Trade Alert Flex Portfolio: Sell HYI, IHTA | Buy LOR, DHY

Sold 4.5% position Western Asset High Yield (NYSE:HYI) at $14.55

Sold 14.5% position Invesco High Income 2024 (IHTA) at $9.66 (blended sales came in at $9.623 over several weeks)

Bought 6% position Lazard Worldwide Dividend & Income (LOR) at $9.90

Bought 3% in Credit Suisse High Yield Bond (DHY) at $2.35


We made 9% worth of buys and 19% worth of sales.  The excess proceeds will be allocated to cash for the time being.  


We purchased Western Asset High Yield (HYI) on January 30th on a convergence trade rationale.  The discount at the time was more than 13% which was well below its average.  Today, the discount has tightened dramatically, far faster than we anticipated, and stands in the mid-7% area.  We think this is a solid enough return on the fund and are taking our profits.  Remember, this is a term trust fund which liquidates in 6.5 years.  That should keep the discount tethered but the discount reached our target 2%+ per year discount capture.  
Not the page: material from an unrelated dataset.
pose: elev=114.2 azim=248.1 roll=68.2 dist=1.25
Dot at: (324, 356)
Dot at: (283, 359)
Invesco High Income 2024 (IHTA) is a fund we've held for some time now with most of purchased lots either at $9.00 or $9.10 per share (we did have a few lots in the teens and low-to-mid twenties.  Invesco recently released their January numbers for their funds and IHTA showed further erosion in earnings and UNII burning off.  Coverage has fallen to 89.2% and UNII is down to 9.7 cents, from 10.5 last month.  Given the bounce (we issued a sell recommendation a few weeks ago), we would take the profits.  
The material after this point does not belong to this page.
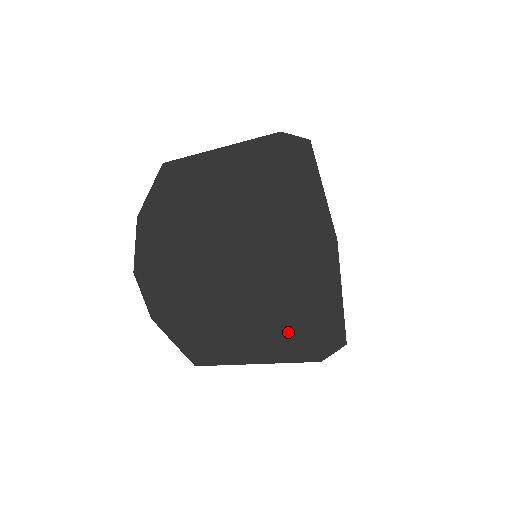
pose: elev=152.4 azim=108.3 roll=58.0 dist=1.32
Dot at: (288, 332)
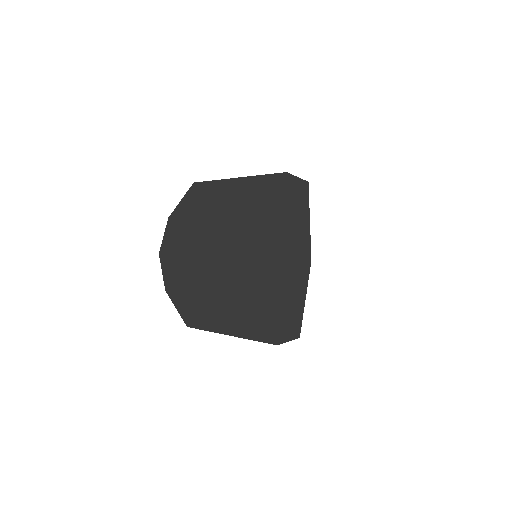
Dot at: (258, 319)
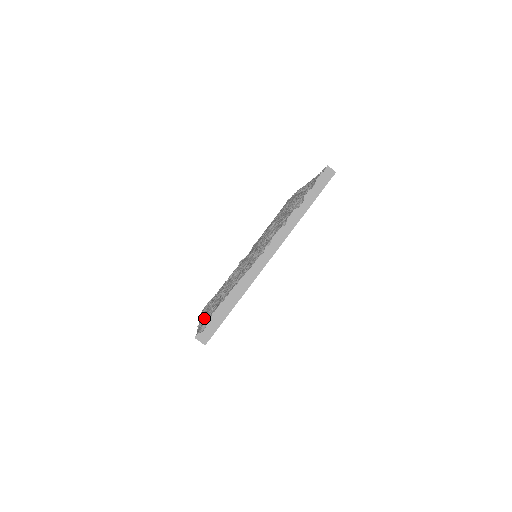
We have commented on Lazard Worldwide Div & Inc (LOR) several times and even owned a small position in it for our international equity exposure.  The fund has not performed well as European equities have struggled as have all developed equity markets ex-US in the last 16 months.  We think this has two upside catalysts:

  1. The fund is conducting a 20% tender offer, which is mostly already priced in.  However, two largest activists (and the two most efficient in getting things done), Bulldog and Karpus, own more than one-quarter of all the outstanding shares.  While this could lower the tender ratio (how many shares we get lifted, we could see further activism from them down the road.

  2. The more important aspect is that the NAV is finally trending higher- something we have been waiting quite some time to realize.  International equities may have turned a corner as a lot of negativity is currently priced into the markets.  Germany and others are nearing recession and could cause further declines.  But we want to maintain some allocation and this is our fund of choice in that space (also have a small allocation to FDEU).  

Credit Suisse High Yield (DHY) is a new name to many of you and is a very junky high yield fund.  We established a small position in it to capture what we think could be a discount tightening opportunity in the fund.  It trades just over a 7% discount to NAV, compared to the -4.1% one-year average and a -1.9% three-year average.  The wider discount is likely due to the distribution cut made last month lowering the payment from $0.02 to $0.019 for a reduction of 5%.  This fund has plenty of liquidity, is levered 33%, and has a -1.0 z-score.